A theoretical model has to stand the test against the real world to be of any practical use. The first step is to identify parameters in the model estimated from experimental data. In many applications where renewal point data are available, models of first-hitting times of underlying diffusion processes arise. Despite the seemingly simplicity of the model, the problem of how to estimate parameters of the underlying stochastic process has resisted solution. The few attempts have either been unreliable, difficult to implement, or only valid in subsets of the relevant parameter space. Here we present an estimation method that overcomes these difficulties, is computationally easy and fast to implement, and also works surprisingly well on small data sets.
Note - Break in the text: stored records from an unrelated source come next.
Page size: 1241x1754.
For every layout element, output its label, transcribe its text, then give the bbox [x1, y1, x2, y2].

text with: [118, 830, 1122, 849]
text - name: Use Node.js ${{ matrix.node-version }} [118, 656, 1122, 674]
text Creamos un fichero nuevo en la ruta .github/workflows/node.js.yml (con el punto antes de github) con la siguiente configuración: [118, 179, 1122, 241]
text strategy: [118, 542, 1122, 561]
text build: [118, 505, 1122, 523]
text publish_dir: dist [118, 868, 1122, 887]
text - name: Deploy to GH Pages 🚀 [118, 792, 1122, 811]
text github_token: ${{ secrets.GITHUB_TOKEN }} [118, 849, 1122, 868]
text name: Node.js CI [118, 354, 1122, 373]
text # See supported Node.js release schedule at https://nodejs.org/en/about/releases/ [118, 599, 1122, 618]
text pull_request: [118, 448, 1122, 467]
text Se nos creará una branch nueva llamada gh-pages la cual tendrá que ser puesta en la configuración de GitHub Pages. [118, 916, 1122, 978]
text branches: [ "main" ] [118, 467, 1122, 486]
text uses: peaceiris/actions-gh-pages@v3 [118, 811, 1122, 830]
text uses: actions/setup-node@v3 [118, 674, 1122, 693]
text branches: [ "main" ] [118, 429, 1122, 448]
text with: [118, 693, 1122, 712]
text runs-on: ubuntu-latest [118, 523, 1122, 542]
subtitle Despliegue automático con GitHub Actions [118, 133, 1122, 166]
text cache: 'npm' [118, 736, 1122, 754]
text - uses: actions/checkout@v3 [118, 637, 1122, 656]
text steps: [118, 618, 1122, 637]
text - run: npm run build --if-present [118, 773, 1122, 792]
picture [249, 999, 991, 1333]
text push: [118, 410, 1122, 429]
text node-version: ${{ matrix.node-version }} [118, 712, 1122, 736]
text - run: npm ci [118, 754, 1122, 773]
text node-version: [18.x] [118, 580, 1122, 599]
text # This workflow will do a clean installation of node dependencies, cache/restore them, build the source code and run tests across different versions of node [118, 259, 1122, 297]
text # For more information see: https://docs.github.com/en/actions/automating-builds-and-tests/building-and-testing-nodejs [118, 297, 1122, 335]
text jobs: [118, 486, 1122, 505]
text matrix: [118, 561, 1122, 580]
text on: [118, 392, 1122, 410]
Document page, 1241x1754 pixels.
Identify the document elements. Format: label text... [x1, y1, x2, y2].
The method is illustrated on simulated and experimental data. Two common neuronal models—the Ornstein-Uhlenbeck and Feller models—are investigated.

Figure 1

Densities of estimates for simulated data based on 1000 estimates. Upper panels: estimates of $\alpha$. Lower panels: estimates of $\beta$. Solid black lines: sample sizes of 500. Dashed black lines: sample sizes of 100. Solid gray lines: sample sizes of 50. Dashed gray lines: sample sizes of 10. Vertical lines: true values used in the simulations: (A), (E) $(\alpha ,\beta )=(0.8,1)$; (B), (F) $(\alpha ,\beta )=(1,0.1)$; (C), (G) $(\alpha ,\beta )=(2,0.1)$; (D), (H) $(\alpha ,\beta )=(2,1)$. Note different scales.

Figure 2

Auditory neurons. Comparison of the (normalized) right-hand side of Eq. (12) (solid curves) to the (normalized) empirical equation (13) (dashed curves), calculated with estimated parameters. Vertical axes can be interpreted as a cumulative probability; horizontal axes are ISIs (s). (A) Spontaneous record: $\widehat{\alpha }=0.85$, $\widehat{\beta }=0.09$. (B) Stimulated record: $\widehat{\alpha }=4.8$, $\widehat{\beta }=0.63$. Note different time axes.

Figure 3

Olfactory neurons. (A), (B), (C) Neuron that fits the models. (D), (E), (F) Neuron that did not fit the models. (A), (D) OU model, normalized comparison of the right-hand side of Eq. (12) (solid lines) to the empirical equation (13) (dashed lines), calculated with estimated parameters. Vertical axes can be interpreted as a cumulative probability; horizontal axes are ISIs (s). (B), (E) Likewise for the Feller model. (C), (F) Corresponding spike trains consisting of 100 spikes. Note different time axes.